In the same vein, Engie Brasil informed that its capital structure “is very much in line with its growth ambition and executed with financial discipline. If we analyze the sector in which we operate, which requires intensive capital, as well as the company’s history of success last 20 years, we can guarantee that our look to the future is solid, consistent and balanced.”

Engie also indicates that it currently has a ratio between net debt and EBITDA of 2.1 times, and that the maintenance of the triple A rating provides easier access and competitive cost of debt to finance the growth of operations.

The company also highlighted that it invested BRL 21.5 billion between 2017 and 2021 in new projects, with an increase of BRL 16 billion in gross debt, with the debt-to-ebit ratio increasing from 0.3 times to 2.1 times. in the break. “In other words, we were under-leveraged and currently have a more efficient capital structure.
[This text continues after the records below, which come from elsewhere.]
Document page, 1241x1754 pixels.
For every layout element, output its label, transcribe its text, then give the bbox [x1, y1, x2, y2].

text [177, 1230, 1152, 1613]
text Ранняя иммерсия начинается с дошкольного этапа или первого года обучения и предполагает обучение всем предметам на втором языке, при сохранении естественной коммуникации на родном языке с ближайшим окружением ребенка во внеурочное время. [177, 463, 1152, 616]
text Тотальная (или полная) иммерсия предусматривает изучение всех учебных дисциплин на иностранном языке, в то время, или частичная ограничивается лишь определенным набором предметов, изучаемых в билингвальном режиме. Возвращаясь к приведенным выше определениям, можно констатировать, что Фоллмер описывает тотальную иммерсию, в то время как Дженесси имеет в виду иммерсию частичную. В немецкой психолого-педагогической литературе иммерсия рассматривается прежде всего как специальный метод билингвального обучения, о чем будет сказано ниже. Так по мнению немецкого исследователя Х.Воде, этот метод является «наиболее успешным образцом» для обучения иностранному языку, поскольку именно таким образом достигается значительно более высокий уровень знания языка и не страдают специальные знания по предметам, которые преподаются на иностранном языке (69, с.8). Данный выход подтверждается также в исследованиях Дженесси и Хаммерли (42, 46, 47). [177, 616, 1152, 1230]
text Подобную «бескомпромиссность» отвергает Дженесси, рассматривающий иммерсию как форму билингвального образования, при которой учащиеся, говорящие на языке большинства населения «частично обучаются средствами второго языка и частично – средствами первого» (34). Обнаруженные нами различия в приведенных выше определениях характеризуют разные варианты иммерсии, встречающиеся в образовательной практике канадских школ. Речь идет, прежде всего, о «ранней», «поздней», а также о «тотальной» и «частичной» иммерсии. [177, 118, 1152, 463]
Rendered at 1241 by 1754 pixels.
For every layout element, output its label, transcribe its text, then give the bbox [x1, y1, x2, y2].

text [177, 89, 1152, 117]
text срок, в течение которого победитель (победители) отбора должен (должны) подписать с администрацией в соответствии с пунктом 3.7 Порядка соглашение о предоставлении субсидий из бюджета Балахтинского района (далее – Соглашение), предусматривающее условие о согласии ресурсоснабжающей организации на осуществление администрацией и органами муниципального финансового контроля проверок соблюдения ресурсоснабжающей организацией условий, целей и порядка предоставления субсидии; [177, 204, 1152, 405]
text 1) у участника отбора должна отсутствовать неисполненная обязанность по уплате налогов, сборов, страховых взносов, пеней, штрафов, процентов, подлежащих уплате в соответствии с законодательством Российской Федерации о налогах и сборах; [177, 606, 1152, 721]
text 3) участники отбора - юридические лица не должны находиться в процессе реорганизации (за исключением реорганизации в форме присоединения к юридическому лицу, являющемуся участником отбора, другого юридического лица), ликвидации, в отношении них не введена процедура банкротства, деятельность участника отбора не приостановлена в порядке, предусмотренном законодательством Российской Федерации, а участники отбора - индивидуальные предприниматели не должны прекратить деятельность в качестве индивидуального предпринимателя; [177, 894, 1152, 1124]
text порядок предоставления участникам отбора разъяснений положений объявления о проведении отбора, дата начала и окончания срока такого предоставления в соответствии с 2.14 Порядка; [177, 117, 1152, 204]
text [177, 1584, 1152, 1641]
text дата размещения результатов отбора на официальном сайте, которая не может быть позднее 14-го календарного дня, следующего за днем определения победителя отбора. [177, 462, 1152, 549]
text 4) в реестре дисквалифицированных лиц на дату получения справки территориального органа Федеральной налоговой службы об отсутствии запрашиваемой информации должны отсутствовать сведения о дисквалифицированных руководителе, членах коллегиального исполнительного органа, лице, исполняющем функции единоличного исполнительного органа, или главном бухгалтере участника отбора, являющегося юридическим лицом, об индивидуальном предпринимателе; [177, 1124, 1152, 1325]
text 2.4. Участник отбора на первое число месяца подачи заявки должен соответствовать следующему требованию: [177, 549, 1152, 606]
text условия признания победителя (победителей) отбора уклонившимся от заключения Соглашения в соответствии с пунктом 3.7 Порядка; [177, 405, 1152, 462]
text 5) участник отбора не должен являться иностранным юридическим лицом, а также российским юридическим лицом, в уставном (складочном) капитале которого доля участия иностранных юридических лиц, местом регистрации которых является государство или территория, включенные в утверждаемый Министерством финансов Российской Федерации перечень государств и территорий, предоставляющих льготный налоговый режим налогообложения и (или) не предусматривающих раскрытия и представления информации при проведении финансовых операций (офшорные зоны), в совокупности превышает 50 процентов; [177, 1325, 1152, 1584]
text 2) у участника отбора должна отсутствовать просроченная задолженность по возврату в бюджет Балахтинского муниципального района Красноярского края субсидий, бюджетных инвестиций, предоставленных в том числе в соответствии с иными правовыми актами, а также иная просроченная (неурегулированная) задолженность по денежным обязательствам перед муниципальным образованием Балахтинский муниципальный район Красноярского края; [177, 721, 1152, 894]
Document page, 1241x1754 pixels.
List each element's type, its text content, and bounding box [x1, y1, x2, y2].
And even with this expressive volume of investments in recent years, carried out without the need to call in capital from shareholders, our balance sheet still allows us to continue growing with safe levels of leverage.”

Vibra, formerly BR Distribuidora, stated that “financial capacity and resilient cash generation are important differentials in capturing the opportunities that the company foresees in the medium and long term. The company’s current indicators are at comfortable levels when considering the investments carried out to put in motion the strategy to leverage the operations of the ‘core business’ [negócio principal] current market and for entering new markets.”

Also according to Vibra, by the calculations adjusted by the company, in order to incorporate factors such as the expansion projects in progress, expenses with depreciation and amortization, losses and provisions with lawsuits, among other aspects, the ratio between the net debt over the ebtida was 2.4 times at the end of June.

Ultrapar, on the other hand, said that “it has been reducing its indebtedness, leverage and cost of debt in parallel, with results already captured in the most recent balance sheets and with improvements planned for the coming quarters.”

According to the company, indebtedness was reduced by around 30% between December 2021 and June 2022, reflecting the improvement in the results of the three main companies in the portfolio —Ipiranga, Ultragaz and Ultracargo—, the cash inflow from the sale of companies that are no longer part of the long-term strategy, such as ConectCar, Oxiteno and Extrafarma, and debt management, with prepayment of the most expensive debts, substantially reducing the effect of the increase in interest rates.

With adjustments, net debt over EBITDA ended June at 2.2 times, against 2.9 times in December 2021, the company points out.

Cosan, in turn, said that the “pro forma leverage ratio [que considera as dívidas das empresas controladas e da Raízen, joint venture em parceria com a Shell] in the second quarter of 2022 it is 2.44 times, versus 2.7 times in the previous period, reflecting the better operational performance of all the companies in the group.”

In the case of Rumo, in logistics, the company pointed out that “the current level [de endividamento] is below the limits negotiated with creditors.”

From the health sector, Fleury reported that internal calculations indicate that “the company’s leverage level is 1.8 times”, including accounts payable for acquisitions, and without considering financing for leases of R$ 754 million as debt.

Also in the healthcare sector, Hypera Pharma said that it financed a significant part of its recent acquisitions using debt mechanisms “on attractive terms”. The drug manufacturer also highlighted that, considering the projected ebtida for the year 2022, the net debt over ebtida is around 2.5 times, “a level that it considers healthy”.

The company also said that “it reinforces its commitment to continue generating cash, at levels that have allowed continuous deleveraging, reinvestment in innovation and marketing for organic growth, expansion of its operations and return of capital to its shareholders.”